Manado – kibarindonesia.com – Rasa solidaritas dan kepedulian terhadap sesama kembali ditunjukkan oleh keluarga besar SMA Negeri 1 Manado. Sekolah yang memiliki segudang prestasi tersebut dipimpin oleh Kepala Sekolah Jemmy James Jermias, aksi kemanusiaan dengan menyalurkan bantuan bagi warga terdampak bencana alam di Kabupaten Kepulauan Siau Tagulandang Biaro (Sitaro) ini mendapat pujian dari berbagai kalangan. Rabu 14/01/2026
Aksi sosial tersebut dilakukan melalui penggalangan donasi yang melibatkan seluruh elemen sekolah, mulai dari guru, siswa, hingga tenaga kependidikan. Bantuan yang berhasil dihimpun berupa kebutuhan pokok atau sembako, seperti beras, mie instan, gula, minyak goreng, serta berbagai kebutuhan dasar lainnya yang sangat dibutuhkan oleh para korban bencana.
Dalam keterangannya, Kepala SMA Negeri 1 Manado, Jemmy James Jermias yang akrab disapa Mener menyampaikan bahwa kegiatan ini merupakan wujud nyata kepedulian dunia pendidikan terhadap persoalan kemanusiaan.
“Kami dari keluarga besar SMA Negeri 1 Manado merasa terpanggil untuk membantu saudara-saudara kita di Kabupaten Sitaro yang sedang mengalami musibah. Bantuan ini merupakan hasil kepedulian bersama, mulai dari siswa, guru, hingga tenaga kependidikan,” ujarnya.
Ia juga berharap bantuan tersebut dapat sedikit meringankan beban masyarakat yang terdampak. Pengiriman bantuan dilakukan secara terkoordinasi agar tepat sasaran dan dapat segera diterima oleh para korban.
“Ini mungkin tidak seberapa, tetapi kami berharap bantuan ini dapat memberi kekuatan, semangat, serta doa bagi saudara-saudara kita untuk bangkit,” tambahnya.

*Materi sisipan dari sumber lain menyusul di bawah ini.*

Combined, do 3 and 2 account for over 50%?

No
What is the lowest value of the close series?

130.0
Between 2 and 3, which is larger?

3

Apa yang dilakukan SMA Negeri 1 Manado patut mendapat apresiasi. Di tengah tantangan dunia pendidikan yang semakin kompleks, sekolah ini menunjukkan bahwa peran pendidikan tidak hanya sebatas ruang kelas dan pencapaian akademik, tetapi juga pembentukan karakter dan nilai kemanusiaan.

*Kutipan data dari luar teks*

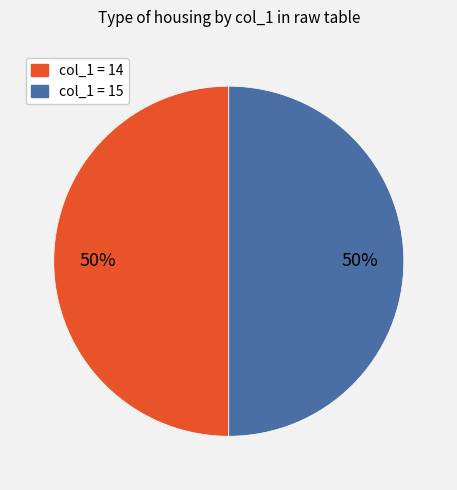

Combined, do col_1 = 15 and col_1 = 14 account for over 50%?

Yes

Keterlibatan aktif para siswa dalam aksi sosial ini menjadi pembelajaran langsung tentang arti empati, gotong royong, dan kepedulian terhadap sesama. Nilai-nilai tersebut sulit diajarkan hanya lewat teori, tetapi menjadi sangat kuat ketika dipraktikkan secara nyata.

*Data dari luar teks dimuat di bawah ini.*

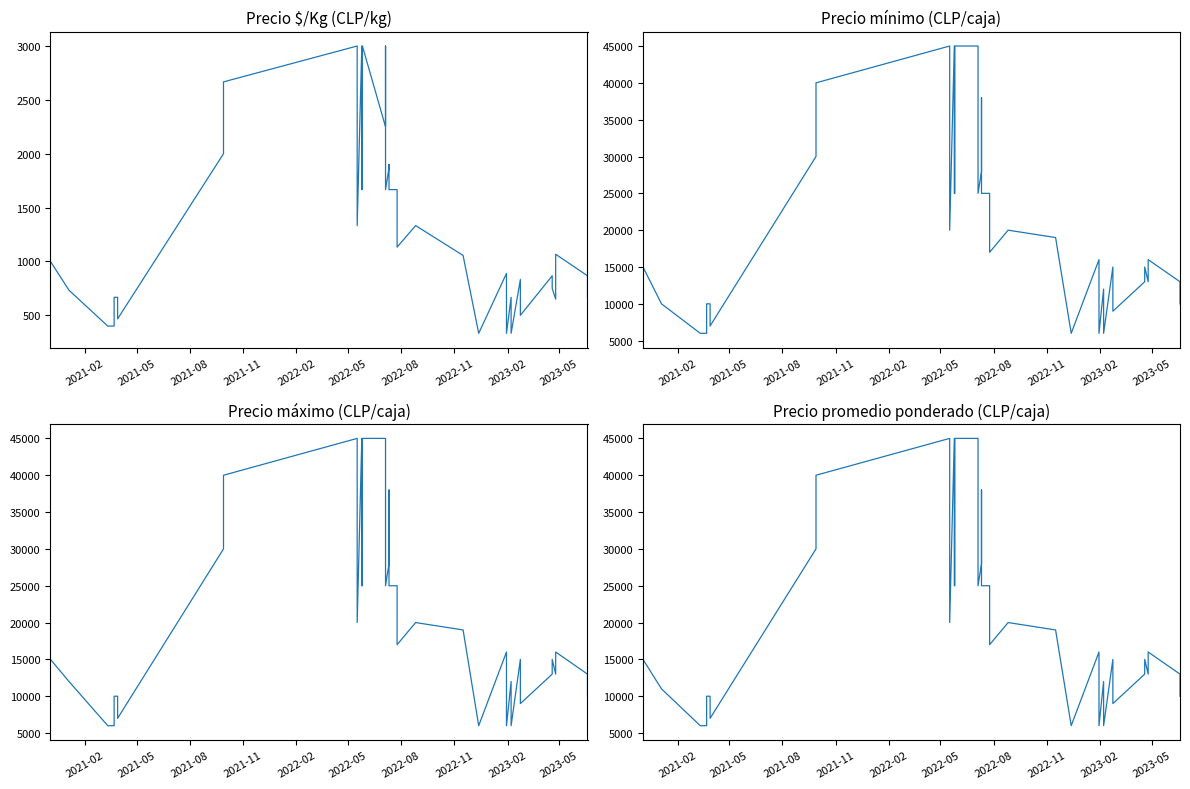

At how many categories does at least one series exceed 44860?

5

Aksi ini sekaligus membuktikan bahwa sekolah dapat menjadi agen perubahan sosial, yang mampu menanamkan kepekaan terhadap penderitaan orang lain sejak usia dini.
Melalui kegiatan kemanusiaan ini, SMA Negeri 1 Manado berharap dapat menginspirasi sekolah dan lembaga pendidikan lainnya untuk turut ambil bagian membantu masyarakat yang tertimpa musibah, khususnya di Kabupaten Sitaro.
Semangat kebersamaan, solidaritas, dan kepedulian sosial diharapkan terus tumbuh dan terjaga, demi kemanusiaan, persatuan, dan masa depan generasi muda yang berkarakter.